Alışığız tüketmeye…

24 Saat boyunca tüketiyoruz.

Yediklerimiz, içtiklerimiz, giydiklerimiz, bindiklerimiz

Kullandığımız internet, sürekli yenilediğimiz telefon, keyfe keder satışa çıkardığımız otomobilde dâhil…

Bunla kalsa iyi

Sabırları, sağlıkları, nefesleri tüketiyoruz.

Hepsinden daha vahim olan bir şey var ki!

Tükettikçe mutlu olacağımız yerde mutsuz, boş, endişeli bir kavme dönüşüyoruz.

Çünkü üretmiyoruz!

Hazıra alışmış, fazlaca şansa inanmış ve mucizelere bel bağlamış bir haldeyiz.

Zoru sevmiyoruz. Lügat içinde izi çıktı artık  “Ben mi kurtaracağım, kolaysa o yapsaydı” cümlelerinin.

Belki çok geniş bir alandan aldım bu konuyu ama tümevarımın son durağı Eskişehirspor dostlar.

Maalesef son yıllarda hem kendini hem de ona gönül verenlerinin bolca nefes tükettiği.

Tribün kültürünü, isyanı, dik duruşu, futbolun 90 dakikaya sığmayan bir meşgale olduğunu üreten ve öğreten Eskişehirspor.

Ve bunları nasıl yaptığını, nasıl koruduğunu, müzesindeki başarı ve kupaların nasıl üretildiğini unutan bir Eskişehirspor..ş

Malumunuz son günlerde TFF 2. Lig’e düşmenin kederi kenarda duruyor.

Öte yandan Fabrika ayarlarına dönme hamlelerine sığındı kırık düşlerimiz.  

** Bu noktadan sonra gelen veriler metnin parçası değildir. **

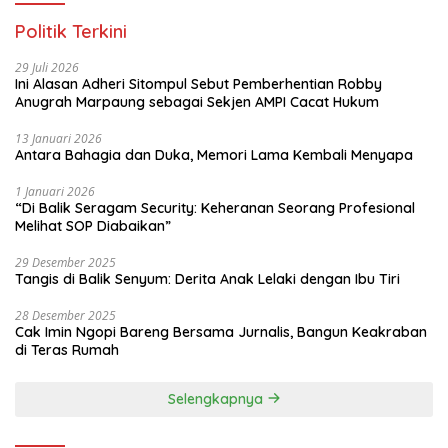
Politik Terkini
29 Juli 2026
Ini Alasan Adheri Sitompul Sebut Pemberhentian Robby
Anugrah Marpaung sebagai Sekjen AMPI Cacat Hukum
13 Januari 2026
Antara Bahagia dan Duka, Memori Lama Kembali Menyapa
1 Januari 2026
“Di Balik Seragam Security: Keheranan Seorang Profesional
Melihat SOP Diabaikan”
29 Desember 2025
Tangis di Balik Senyum: Derita Anak Lelaki dengan Ibu Tiri
28 Desember 2025
Cak Imin Ngopi Bareng Bersama Jurnalis, Bangun Keakraban
di Teras Rumah
Selengkapnya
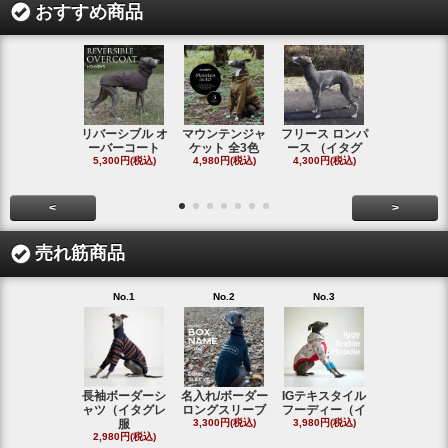
おすすめ商品
リバーシブル オ
マウンテンジャ
フリース ロンパ
シャギーフ
ーバーコート
ケット 全3色
ース （イタグ
スフーディ
5,300円(税込)
4,980円(税込)
4,300円(税込)
タ
4,300円(税
<
>
売れ筋商品
No.1
No.2
No.3
No.4
長袖ボーダーシ
名入れ/ボーダー
IGテキスタイル
ボーダーロ
ャツ（イタグレ
ロングスリーブ
フーディー（イ
スリーブシ
服
3,300円(税込)
3,980円(税込)
#
2,980円(税込)
2,800円(税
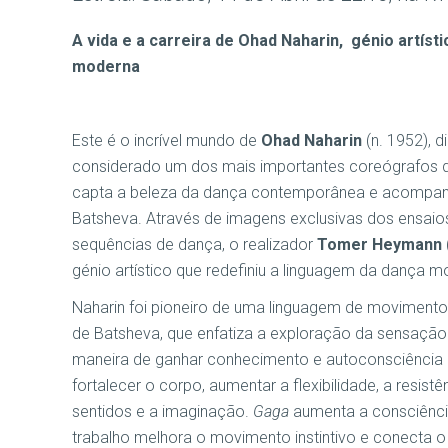
A vida e a carreira de Ohad Naharin, génio artísti
moderna
Este é o incrível mundo de
Ohad Naharin
(n. 1952), d
considerado um dos mais importantes coreógrafos d
capta a beleza da dança contemporânea e acompanh
Batsheva. Através de imagens exclusivas dos ensaios,
sequências de dança, o realizador
Tomer Heymann
génio artístico que redefiniu a linguagem da dança m
Naharin foi pioneiro de uma linguagem de movimento 
de Batsheva, que enfatiza a exploração da sensação
maneira de ganhar conhecimento e autoconsciência a
fortalecer o corpo, aumentar a flexibilidade, a resis
sentidos e a imaginação.
Gaga
aumenta a consciência
trabalho melhora o movimento instintivo e conecta 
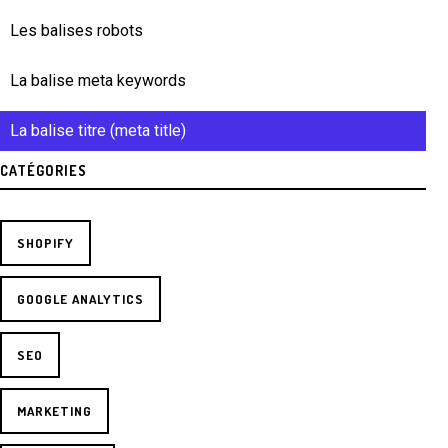
Les balises robots
La balise meta keywords
La balise titre (meta title)
CATÉGORIES
SHOPIFY
GOOGLE ANALYTICS
SEO
MARKETING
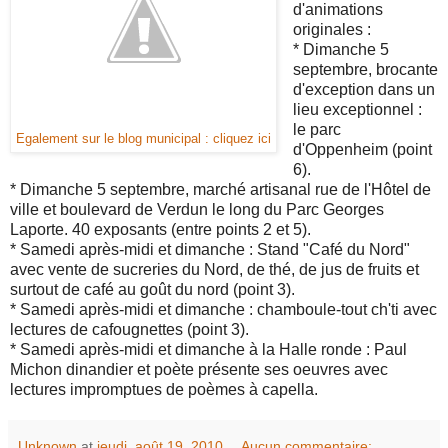
d'animations
originales :
* Dimanche 5
septembre, brocante
d'exception dans un
lieu exceptionnel :
le parc
Egalement sur le blog municipal : cliquez ici
d'Oppenheim (point
6).
* Dimanche 5 septembre, marché artisanal rue de l'Hôtel de
ville et boulevard de Verdun le long du Parc Georges
Laporte. 40 exposants (entre points 2 et 5).
* Samedi après-midi et dimanche : Stand "Café du Nord"
avec vente de sucreries du Nord, de thé, de jus de fruits et
surtout de café au goût du nord (point 3).
* Samedi après-midi et dimanche : chamboule-tout ch'ti avec
lectures de cafougnettes (point 3).
* Samedi après-midi et dimanche à la Halle ronde : Paul
Michon dinandier et poète présente ses oeuvres avec
lectures impromptues de poèmes à capella.
Unknown
at
jeudi, août 19, 2010
Aucun commentaire:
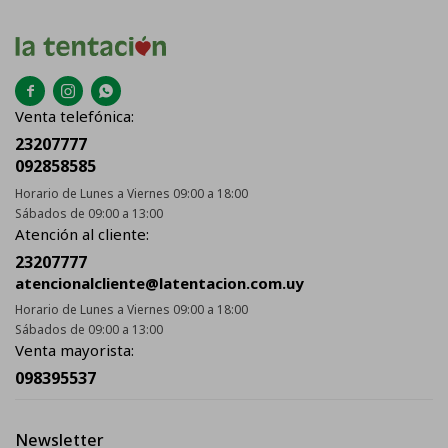



Venta telefónica:
23207777
092858585
Horario de Lunes a Viernes 09:00 a 18:00
Sábados de 09:00 a 13:00
Atención al cliente:
23207777
atencionalcliente@latentacion.com.uy
Horario de Lunes a Viernes 09:00 a 18:00
Sábados de 09:00 a 13:00
Venta mayorista:
098395537
Newsletter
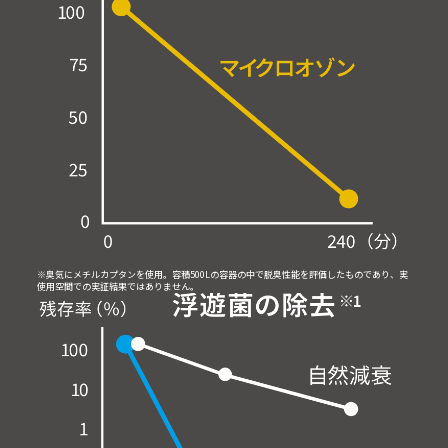
※臭気にメチルカプタンを使用。容積500Lの容器の中で脱臭性能を評価したものであり、実
使用空間での実証結果ではありません。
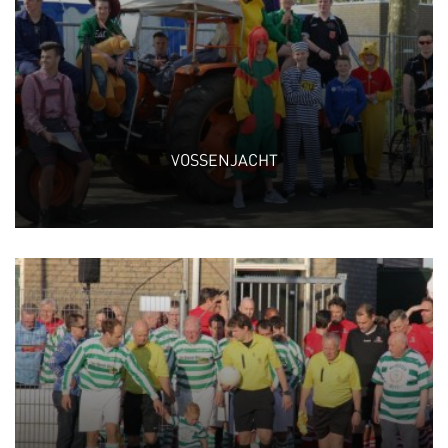
VOSSENJACHT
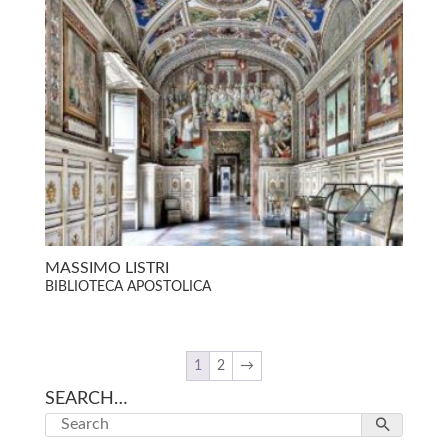
MASSIMO LISTRI
BIBLIOTECA APOSTOLICA
1
2
→
SEARCH…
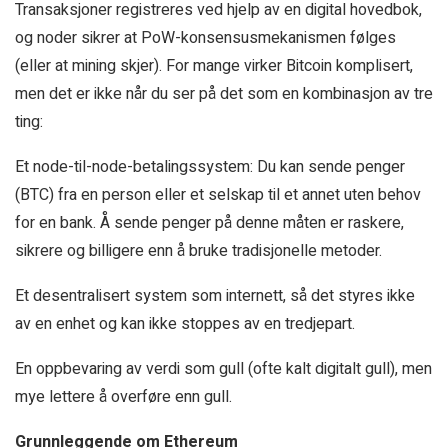
Transaksjoner registreres ved hjelp av en digital hovedbok,
og noder sikrer at PoW-konsensusmekanismen følges
(eller at mining skjer). For mange virker Bitcoin komplisert,
men det er ikke når du ser på det som en kombinasjon av tre
ting:
Et node-til-node-betalingssystem: Du kan sende penger
(BTC) fra en person eller et selskap til et annet uten behov
for en bank. Å sende penger på denne måten er raskere,
sikrere og billigere enn å bruke tradisjonelle metoder.
Et desentralisert system som internett, så det styres ikke
av en enhet og kan ikke stoppes av en tredjepart.
En oppbevaring av verdi som gull (ofte kalt digitalt gull), men
mye lettere å overføre enn gull.
Grunnleggende om Ethereum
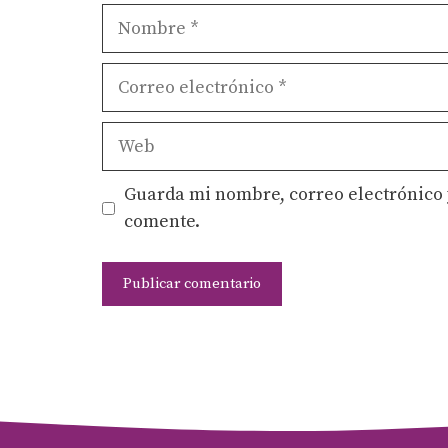
Nombre
Correo
electrónico
Web
Guarda mi nombre, correo electrónico 
comente.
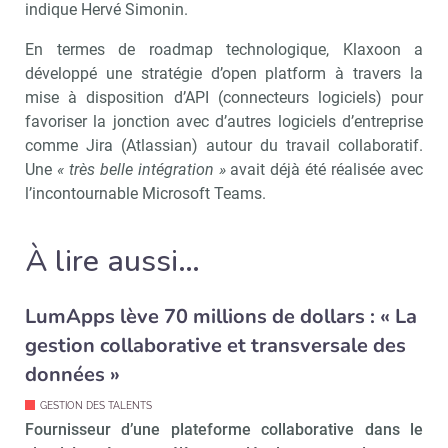
indique Hervé Simonin.
En termes de roadmap technologique, Klaxoon a
développé une stratégie d’open platform à travers la
mise à disposition d’API (connecteurs logiciels) pour
favoriser la jonction avec d’autres logiciels d’entreprise
comme Jira (Atlassian) autour du travail collaboratif.
Une
« très belle intégration »
avait déjà été réalisée avec
l’incontournable Microsoft Teams.
À lire aussi…
LumApps lève 70 millions de dollars : « La
gestion collaborative et transversale des
données »
GESTION DES TALENTS
Fournisseur d’une plateforme collaborative dans le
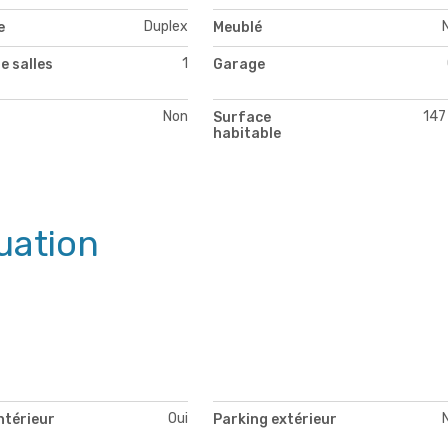
Duplex
e
Meublé
1
e salles
Garage
Non
147
Surface
habitable
uation
Oui
ntérieur
Parking extérieur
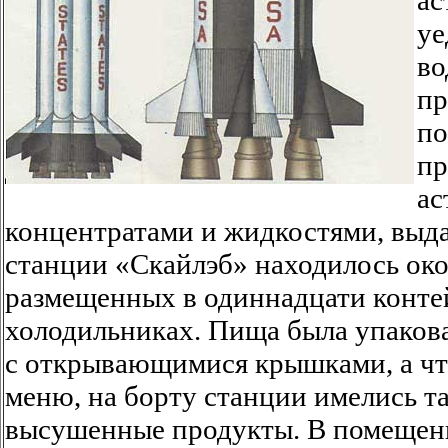
уе
во
пр
по
пр
ас
концентратами и жидкостями, выда
станции «Скайлэб» находилось око
размещенных в одиннадцати контей
холодильниках. Пища была упакова
с открывающимися крышками, а чт
меню, на борту станции имелись т
высушенные продукты. В помещени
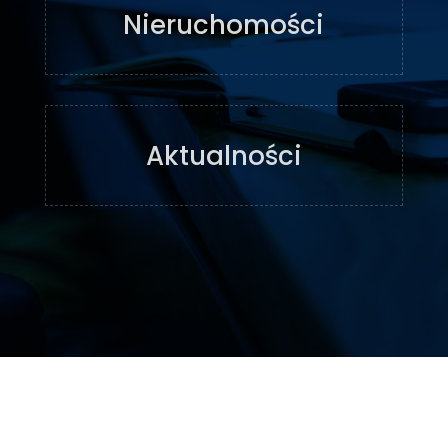
Nieruchomości
Aktualności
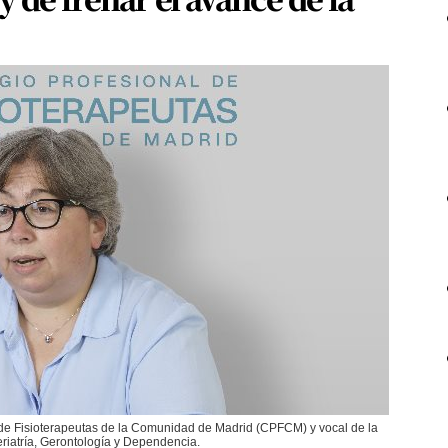
 de Fisioterapeutas de la Comunidad de Madrid (CPFCM) y vocal de la
riatría, Gerontología y Dependencia.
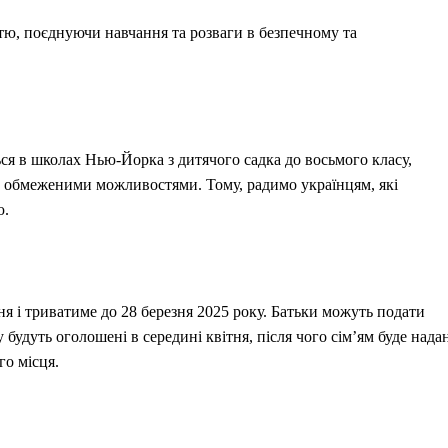
стю, поєднуючи навчання та розваги в безпечному та
ься в школах Нью-Йорка з дитячого садка до восьмого класу,
 з обмеженими можливостями. Тому, радимо українцям, які
ю.
ня і триватиме до 28 березня 2025 року. Батьки можуть подати
у будуть оголошені в середині квітня, після чого сім’ям буде нада
го місця.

Belki eldeki seçenekler, belki değişen vizyon belki de 55 yıl önce yazılmış başarı ve dik duruş reçetesini hatırlayıp yeniden sahaya sürmeye hazırlanıyoruz.

Eskişehirspor ve altyapısı yeniden inşa ediliyor.

Öyle kaba beton bir bina değil. Zarif ve kurumsal bir sistemden bahsediliyor.

Yaz, kış diye ayırmadan 4 mevsim, 3 vardiya bir emekten …

Nitelikli üretim bantlarından, torpilsiz kramponlardan, ayağa düşmemiş liyakatlardan falan bahis açılıyor.

Rahmetli Aziz Bolel’in şiarı ile Fabrika üretime geçmeye hazırlanıyor…

Akgören ve yönetimi bu konuda kararlı. Yöneticilerden Anıl Koçhan uzun zamandır altyapı hamleleri için fazlaca mesai harcıyor. Ulaş Entok’da geçtiğimiz haftalarda bu sorumluluğun altına girdi.

Bina, malzeme, zemin, sistem görünen o ki sancılı bir değişim olacak.

Evet, her doğum sancılıdır ama bu doğum biraz daha zor olacak.

Teknik direktör Mustafa Özer bu konuda çok tecrübeli, şehir bu konuda istekli.

Biraz da zora katlanabilirsek, başaracağımızdan eminim.

Fabrika seri üretime geçince şehre yayılacak umudun kokusunu özlemle bekliyorum.

Ah’larından kurtulup helallik alan, kamburlarını atıp daha dik yürüyen bir Eskişehirspor için Fabrika Projesi çizilmiş bir hayal, kulağa güzel gelen bir felsefe olarak kalmasın lütfen.